Creative way to get on the OSU VPN

Table of Contents

DISCLAIMER

Attempting to circumvent the expected or required way to connect to VPN may violate both the Terms of Service of the provider and wacky laws like the Computer Fraud and Abuse Act, 1986 which will toss you in prison for thinking weirdly about a computer for too long. Make sure to have lawyers on speed dial to not become another Aaron Schwartz.

Proprietary/Closed Source VPN Software

The OSU VPN requires use of Pulse (formerly Ivanti) VPN Client software. This software suite is proprietary, i.e. closed source and unavailable for inspection or adaptation by anyone including end users. Given the nature of VPNs, this software needs to be run as root on your system, giving it unfettered access to ALL of your system. This is quite an uncomfortable arrangement.

The software is also honestly quite bad.

Reasons why OSU VPN client software is bad

  1. Its proprietary software
  2. It must be run as root
  3. Further reasons are left as an exercise to the reader.

Getting on the VPN in a saner way

Luckily, nerds on the internetâ„¢ have managed to cheese past this problem. Linux has the OpenConnect project which implements a client for many of these proprietary VPN technologies. This is likely already installed on your system.

OpenConnect, Cookies and Profit

Steps to get on the VPN without the client, and in a terminal-friendly way:

  1. Go to vpn.coeit.osu.edu
  2. Log in "like usual". Click skip host check if needed and choose the SSL option.
  3. On the final "success" page, open the browsers

Developer Tools. Ctrl=Shift-i on Firefox, probably something similar on Chromium.

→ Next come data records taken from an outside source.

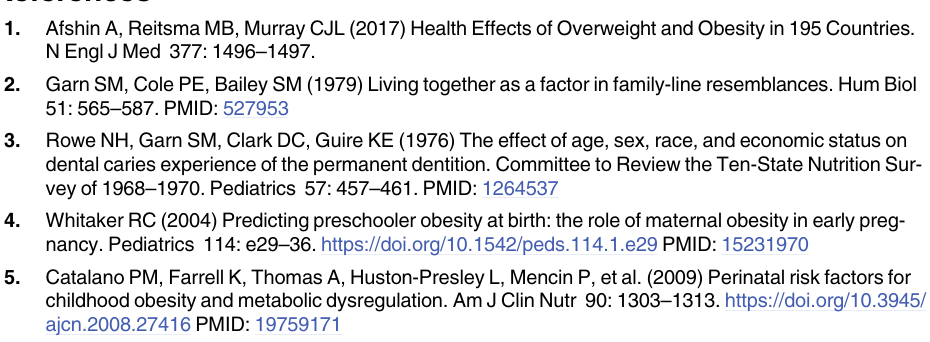
S4 Table. Full list of genes associated with DMRs in common between OBS and ALSPAC cohorts for male (A) and female (B) neonates. S5 Table. Full list of Gene Ontology pathways for biological process based on genes in common between OBS and ALSPAC cohorts in male (A) and female (B)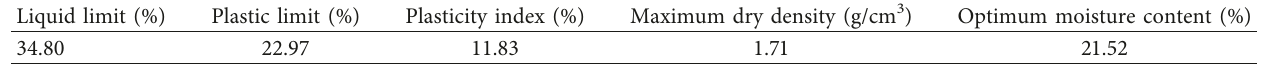
Table 1: Physical properties of silty clay.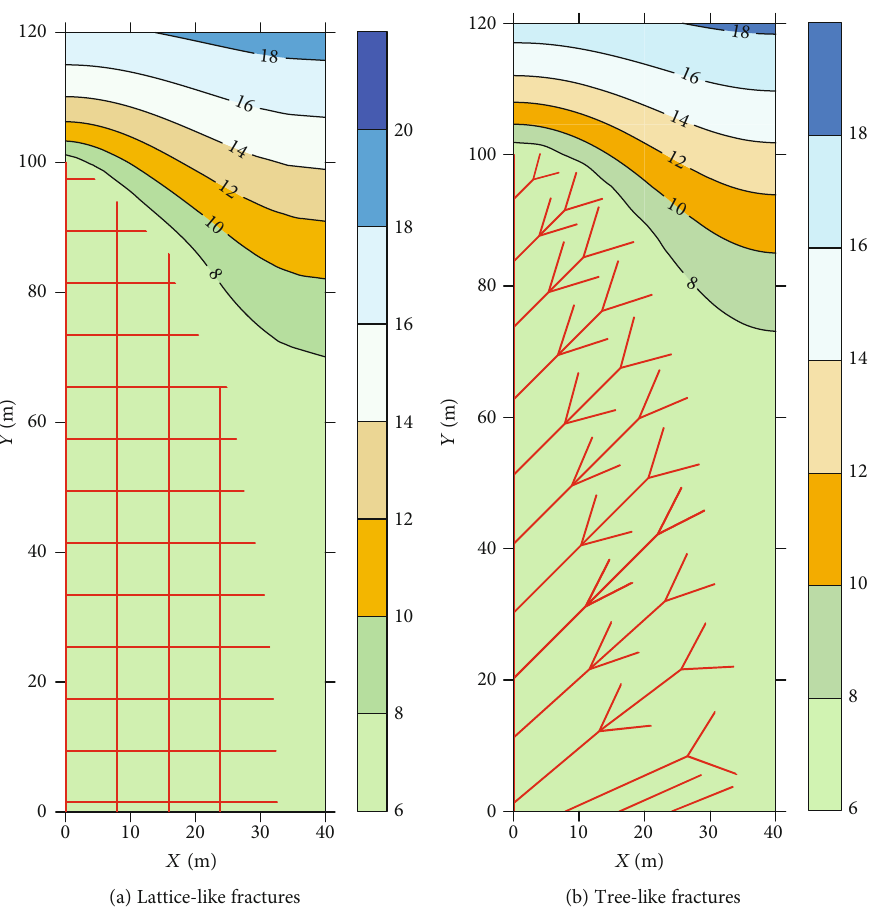
Figure 6: Pressure distribution contour map after 600 days (unit: MPa).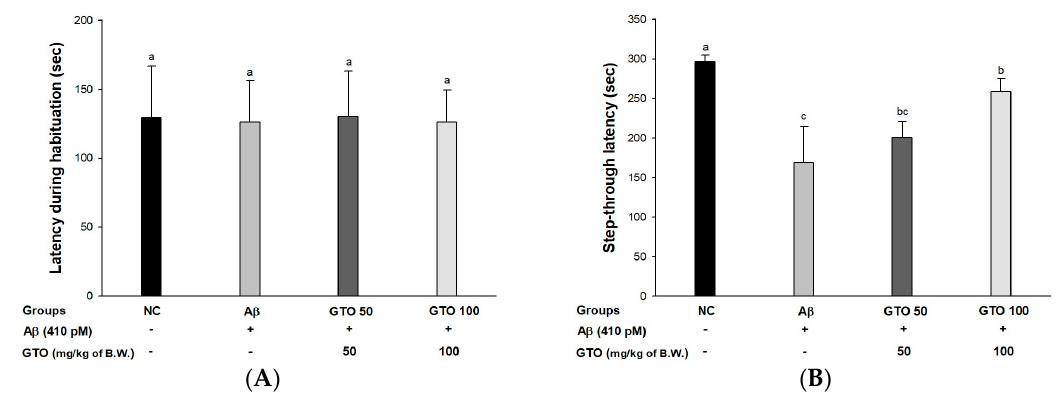
Figure 4. Protective e ff ect of green tea seed oil (GOT) on passive avoidance test in A β -induced mice. ( A ) Latency during habituation; ( B ) step-through latency. Results shown are mean ± SD ( n = 8). Data were statistically represented at p < 0.05, and di ff erent lowercase letters indicate statistical significance. NC: A β − / sample − group; A β : A β + / sample − group; GTO 50: A β + / GTO (50 mg / kg of body weight) + group; GTO 100: A β + / GTO (100 mg / kg of body weight) + group. B.W.: body weight.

  1. Navigate to the Cookies section in the DevTools. On Firefox this is under the storage tab.
  2. Copy the value of the cookie with key DSID. It should be a long hex-string. Double clicking on the string should make it selectable and copyable.
  3. Perform the following incantation:
$ sudo openconnect --protocol=nc -C 'DSID=<paste value here>' vpn.coeit.osu.edu

Example:

$ sudo openconnect --protocol=nc -C 'DSID=f344f052a403900a30a3e1d2ffa61674' vpn.coeit.osu.edu

Add the -b flag to the command to make this a background process.

Context

The VPN is of the "SSL VPN" family, rather than something more normal like OpenVPN or WireGuard. Authentication is done with cookies and web sessions cause the org wants to enforce 2fa and maintain the same Microsoft-based authentication stack used for everything else.

The official client also basically does the same thing by launching a browser window and fishing out the cookie to perform some sort of HTTP+TLS based authentication. However the official client suffers from the rather notable disadvantage of being dogshit software that also decides to download its own "browser" program.